展示風景より、来場者が触ることができる「サッポロ一番」

 展示室2を全面に使った展示を行うのが、2006年より京都で活動を開始した、約30名が働く福祉施設・スウィングだ。本展ではその活動の一部が紹介されている。

展示風景より、スウィングの展示

 スウィングが行っている「ゴミコロリ」は地域の清掃活動であるが、特徴となるのは戦隊ヒーローの格好をした「ゴミブルー」が活動に参加することだ。このヒーローの存在が、地域の清掃活動を街の中のバグとして異化させ、日常のなかに非日常を与えていく。

展示風景より、ゴミブルー

 また「オレたちひょうげん族」は、スウィングのディレクションのもと、協働して絵画や詩のコラージュを作成する活動。同じ方向を見て協働することで、働く人々それぞれの個性があらためて確認できるという。

展示風景より、スウィングの向井久夫による詩の作品

 スウィングは、仕事という生活のための行動を、表現として街にも人にも影響を与えている。ここにも「共棲」のあり方を見ることができるだろう。
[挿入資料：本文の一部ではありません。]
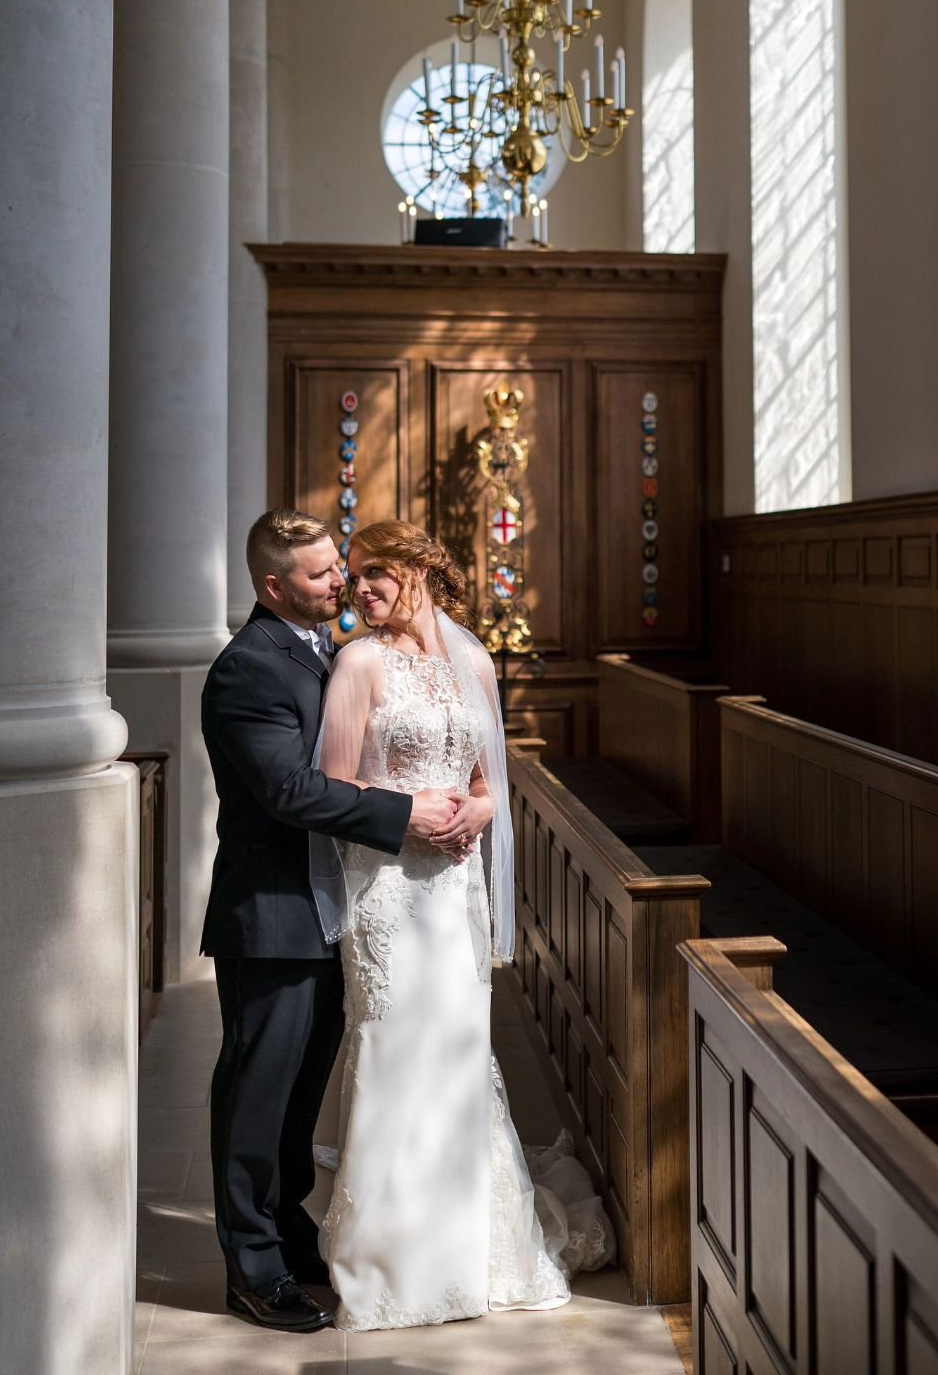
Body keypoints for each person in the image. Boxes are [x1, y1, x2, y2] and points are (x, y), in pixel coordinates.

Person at [315, 518, 611, 1331]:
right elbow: (334, 790)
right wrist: (407, 817)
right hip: (384, 890)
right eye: (355, 574)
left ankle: (473, 1249)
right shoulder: (358, 663)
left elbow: (490, 782)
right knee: (390, 1045)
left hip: (451, 890)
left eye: (376, 572)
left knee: (455, 1052)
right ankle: (389, 1261)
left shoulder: (474, 661)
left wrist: (471, 814)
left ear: (418, 571)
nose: (361, 589)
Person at [200, 508, 460, 1334]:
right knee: (256, 1093)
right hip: (270, 911)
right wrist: (403, 813)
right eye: (320, 575)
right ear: (274, 587)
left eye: (336, 568)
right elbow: (288, 792)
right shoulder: (249, 668)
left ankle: (288, 1233)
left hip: (328, 906)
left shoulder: (325, 648)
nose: (340, 581)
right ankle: (253, 1267)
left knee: (300, 1092)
 ともに生きるだけでなく、適切な距離をつくりながら互いの個性を尊重する「共棲」。理想的であるが、実現は簡単なことではない。しかし、その理想に少しでも近づくヒントとして、アートがあることを教えてくれる展覧会だ。

展示風景より、左から折元立身《パフォーマンス:時計人間》(1991)、《オブジェ:時計人間》(2023)

 なお、本展会期中の2月10日には折元立身の「パン人間」のパフォーマンスが、4月6日にはスウィングメンバーによる似顔絵ワークショップが開催されるほか、様々なトークや鑑賞会が行われるので、合わせてチェックしてみてほしい。